在与HLP案同期的庭审中,最高法院下达了Citizens United v.FEC案[89]的意见,宣布一个限制公司政治献金[90]的法律违宪。肯尼迪大法官在多数意见书中强调,国会是受到宪法限制的,当国会违反宪法要求时,法院即没有义务尊让于国会的主张。[91]很明显,在Citizens United案中,法院适用了我们熟悉的、原汁原味的“严格审查”标准,在没有理由和充分证据的情况下,法院拒绝对国会尊让。在另一个同期宣判的Stevens案中,最高法院宣布一个限制贩卖虐待动物画像的法律违宪。[92]在HLP案翌期的庭审中,最高法院在Brown案中裁定:禁止暴力电子游戏的法律违宪。[93]法院在适用了严格审查标准后,认定此法律在服务于一个紧迫的政府利益时过于宽泛。同时,法院裁定,没有足够的证据证明,暴力电子游戏会导致青少年的暴力行为。所以,抛开HLP案不看的话,联邦最高法院的大法官们似乎完全没有忘记“严格审查”标准所赋予他们的责任和义务,尤其在面对基于内容的言论审查案件中,最高法院表示出的对限权法律和政府的“敌意”,再一次回归了“严格审查”标准的真谛。(www.daowen.com)

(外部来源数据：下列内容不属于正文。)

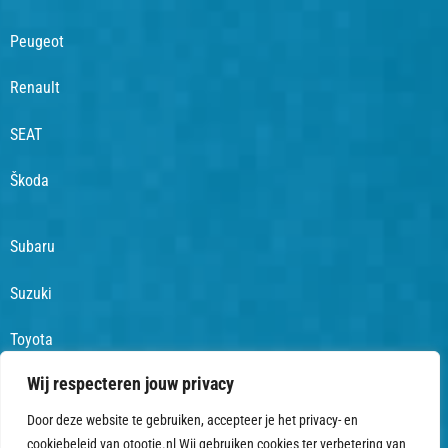
Peugeot
Renault
SEAT
Škoda
Subaru
Suzuki
Toyota
Wij respecteren jouw privacy
Volkswagen
Door deze website te gebruiken, accepteer je het privacy- en
cookiebeleid van otootje.nl Wij gebruiken cookies ter verbetering van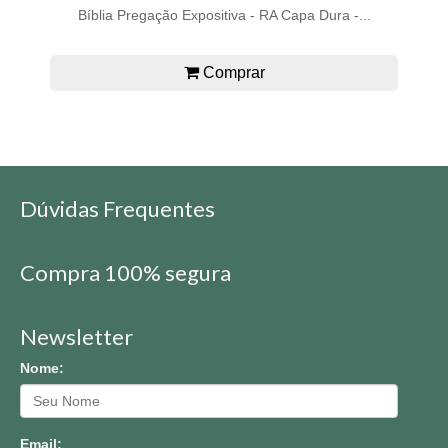
Bíblia Pregação Expositiva - RA Capa Dura -...
Comprar
Dúvidas Frequentes
Compra 100% segura
Newsletter
Nome:
Email: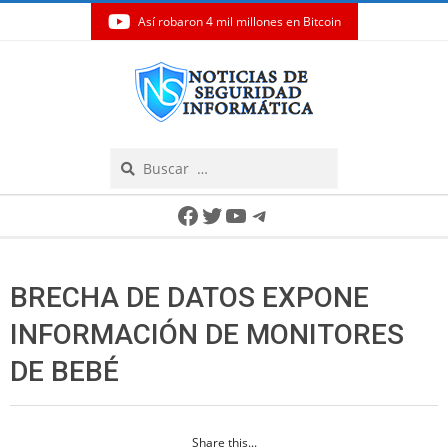
Así robaron 4 mil millones en Bitcoin
Skip
to
content
Search
Secondary
Facebook
Twitter
YouTube
Telegram
Navigation
Menu
BRECHA DE DATOS EXPONE
INFORMACIÓN DE MONITORES
DE BEBÉ
Share this...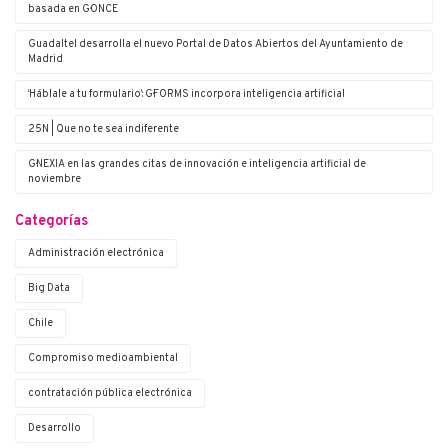
basada en G·ONCE
Guadaltel desarrolla el nuevo Portal de Datos Abiertos del Ayuntamiento de
Madrid
‘Háblale a tu formulario’: G·FORMS incorpora inteligencia artificial
25N | Que no te sea indiferente
G·NEXIA en las grandes citas de innovación e inteligencia artificial de
noviembre
Categorías
Administración electrónica
Big Data
Chile
Compromiso medioambiental
contratación pública electrónica
Desarrollo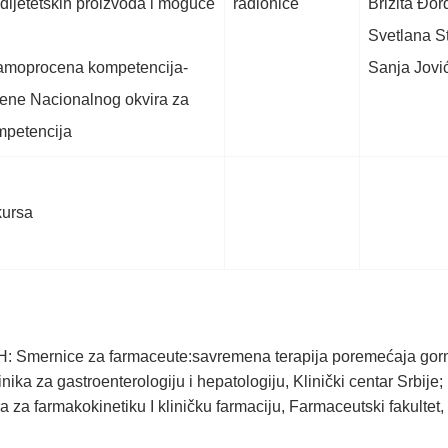
 dijetetskih proizvoda i moguće
radionice
Brižita Đor
Svetlana S
samoprocena kompetencija-
Sanja Jovi
mene Nacionalnog okvira za
mpetencija
kursa
Smernice za farmaceute:savremena terapija poremećaja gorn
inika za gastroenterologiju i hepatologiju, Klinički centar Srbije; 
a za farmakokinetiku I kliničku farmaciju, Farmaceutski fakultet,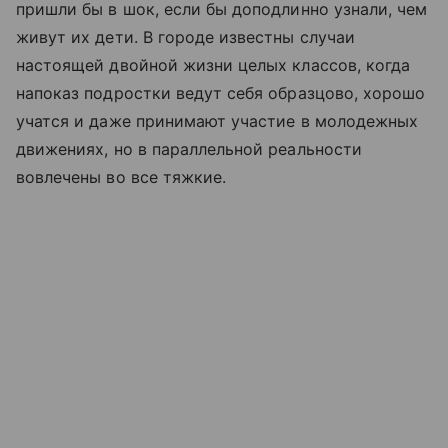
пришли бы в шок, если бы доподлинно узнали, чем
живут их дети. В городе известны случаи
настоящей двойной жизни целых классов, когда
напоказ подростки ведут себя образцово, хорошо
учатся и даже принимают участие в молодежных
движениях, но в параллельной реальности
вовлечены во все тяжкие.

更有趣的是,该司法分析逻辑的差异,不仅体现在最高法院的多数意见中,还表现在法官个人在不同案例的处理方法上。罗伯茨大法官同时撰写了Stevens案和HLP案的多数意见书。[94]他在两个案例中透露出来的南辕北辙的分析路径,进一步证明了此范式转变的存在及适用范围(即只适用于与国家安全相关的案例)。在Stevens案中,美国政府在论证限制贩卖虐待动物画像的法律是合理与必需之时,引用了一句先例中的名言:当一个言论的社会价值是如此渺小以至于任何从这些言论中得到的好处是明显被维系社会公序良俗的价值所超越的时候[95],此言论即不受第一修正案保护。罗伯茨大法官全盘拒绝了政府的这一论据。他写道:“政府在此的逻辑是危险的,第一修正案对言论自由的保护不仅仅限于临时平衡(ad hoc balancing)社会的成本和收益而被允许的那些言论……美国政府不可以因为一些言论没有价值或者没有必要而囚禁任何人,亦不可以因为简单衡量限制言论的相对成本和收益,就倾向于维护限权法律的合宪性。”[96]在这里,罗伯茨表现出的是第一修正案背后的刚性逻辑:我们不能因为一些临时的权益平衡,而宣布某些言论是不值得存在的。他认为,这不符合美国的立国原则和民主需求。但是在HLP案中,罗伯茨大法官却用了完全不同的逻辑嘲笑了以布莱耶大法官为代表的不同意见,讽刺他们的审理逻辑若放到二战时,会保护给予日本帝国的物质支持。[97]罗伯茨大法官的言下之意是,不同意见对支持恐怖组织言论的保护,对整个国家来说无疑是危险和愚蠢的。斯卡利亚大法官和肯尼迪大法官,也都在HLP案中加入多数意见,拥护物质支持法律的合宪性;但他们在上述三个非国家安全相关的案件中,又和罗伯茨大法官一起,“倒戈”并支持第一修正案对言论自由的保护。除此之外,阿利托大法官、托马斯大法官和史蒂文斯大法官,也都在加入HLP案多数意见的基础上,转而支持了前述一部分案例中的言论自由保护立场。[98]这些看似矛盾的审理标准和逻辑进一步证明了:不管是作为整体的最高法院,还是作为个人的大法官,都在与国家相关的言论自由案例中开始接受并使用新的审理标准和逻辑,而在与国家安全无关的案例中,则继续适用长期沉淀下来的法律原则和标准。